Principle: Ministerial Discretion and Judicial Review

Facts: Khela sought judicial review of Minister of Justice’s decision to surrender him.

Court held:

Minister’s discretion is reviewable on procedural fairness and reasonableness, but not for merits of case.

Key Takeaway: Separation of powers between judiciary (review) and executive (decision to surrender).

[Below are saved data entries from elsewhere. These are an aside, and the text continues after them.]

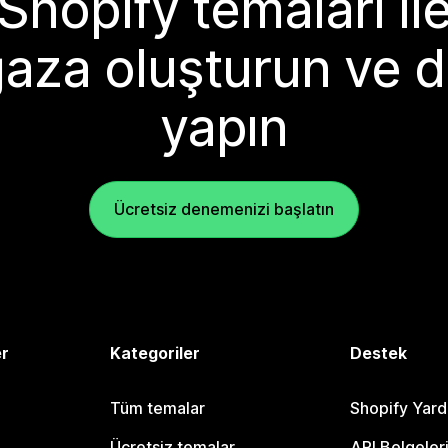
Shopify temaları il
aza oluşturun ve d
yapın
Ücretsiz denemenizi başlatın
er
Kategoriler
Destek
Tüm temalar
Shopify Yar
Ücretsiz temalar
API Belgeler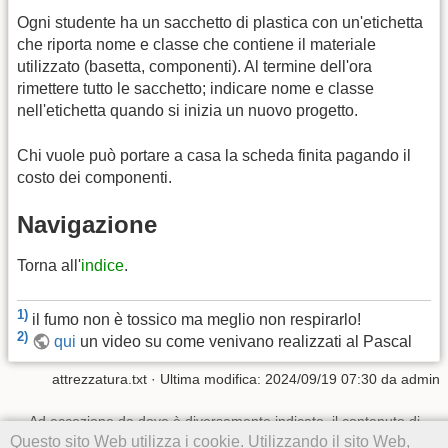
Ogni studente ha un sacchetto di plastica con un'etichetta
che riporta nome e classe che contiene il materiale
utilizzato (basetta, componenti). Al termine dell'ora
rimettere tutto le sacchetto; indicare nome e classe
nell'etichetta quando si inizia un nuovo progetto.
Chi vuole può portare a casa la scheda finita pagando il
costo dei componenti.
Navigazione
Torna all'
indice
.
1)
il fumo non è tossico ma meglio non respirarlo!
2)
qui
un video su come venivano realizzati al Pascal
attrezzatura.txt
· Ultima modifica:
2024/09/19 07:30
da
admin
Ad eccezione da dove è diversamente indicato, il contenuto di
questo wiki è soggetto alla seguente licenza:
CC Attribution-
Questo sito Web utilizza i cookie. Utilizzando il sito Web,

V. SUMMARY OF PRINCIPLES FROM CASE LAW

PrincipleIllustrative Case
Risk of torture bars extraditionCanada v. Diab
Death penalty requires assurancesUnited States v. Burns
Absolute prohibition against tortureSuresh v. Canada
Dual criminality must be satisfiedCanada v. Bhullar
Prima facie evidence is sufficientUnited States v. Ferras
Ministerial discretion subject to reviewCanada v. Khela

VI. CONCLUSION

Extradition law in Canada balances international obligations with domestic human rights protections. Key points:

Extradition requires dual criminality.

Courts ensure human rights safeguards (risk of torture, death penalty).

Judicial hearings focus on prima facie evidence, not guilt.

Minister of Justice has discretion, but subject to judicial review.

Political offence exceptions and speciality principles apply.

This framework ensures Canada complies with treaties while upholding the Charter of Rights and Freedoms.